Excerpt -
################

28 May 2010
Marlyn Glen is asking Health Secretary Nicola Sturgeon what extra resources NHS Tayside will receive from the Scottish Government to ensure that by the end of next year, 2011, all patients diagnosed with cancer, regardless of the route of referral, should receive treatment within 31 days from the clinical decision to treat.
Ms. Glen said that cancer patients in England already have the 31 day guarantee, and she is asking the Health Secretary what lessons can be learned from England that would benefit NHS Tayside and Scotland.
Ms. Glen’s query on resources for cancer treatment in NHS Tayside come at a time when answers to Parliamentary her Parliamentary questions show that there has been some improvement in survival rates from common cancers in Tayside over the past decade.
In the period 1996-2007, the survival rate for breast cancer patients in Tayside after 1 year rose from 90 per cent to 93 per cent.
In the period 1996-2003, after 5 years the survival rate rose from 67 to 70 per cent.
In the period 1996-2007, the survival rate for prostate cancer patients in Tayside after 1 year rose from 82 per cent to 88 per cent.
In the period 1996-2003, after 5 years the survival rate rose from 45 to 54 per cent.
In the period 1996-2007, the survival rate for colorectal cancer patients in Tayside after 1 year rose from 68 per cent to 75 per cent amongst men and from 63 to 68 per cent amongst women.

################

Provided information -
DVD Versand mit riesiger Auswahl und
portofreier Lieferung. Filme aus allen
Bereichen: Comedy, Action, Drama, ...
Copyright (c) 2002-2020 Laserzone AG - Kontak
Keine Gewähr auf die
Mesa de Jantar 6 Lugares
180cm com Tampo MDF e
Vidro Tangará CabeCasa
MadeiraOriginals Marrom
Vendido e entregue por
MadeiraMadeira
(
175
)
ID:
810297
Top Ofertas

################

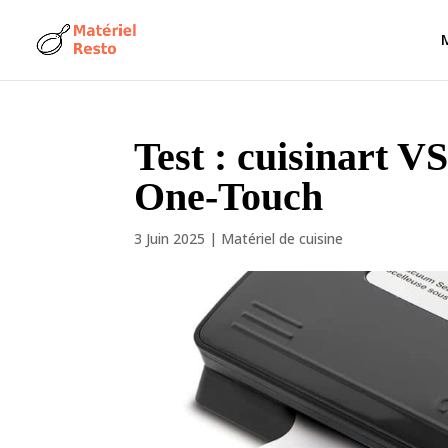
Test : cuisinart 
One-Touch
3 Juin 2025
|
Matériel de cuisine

################

Tasks to perform -
1 - According to the article, cancer patients in which country already have the 31-day guarantee?
2 - Retype the part of the article that begins at the words "In the period 1996-2007, the survival rate for breast" and stops after "70 per cent.".

Written answers -
1 - England

2 -
In the period 1996-2007, the survival rate for breast cancer patients in Tayside after 1 year rose from 90 per cent to 93 per cent.
In the period 1996-2003, after 5 years the survival rate rose from 67 to 70 per cent.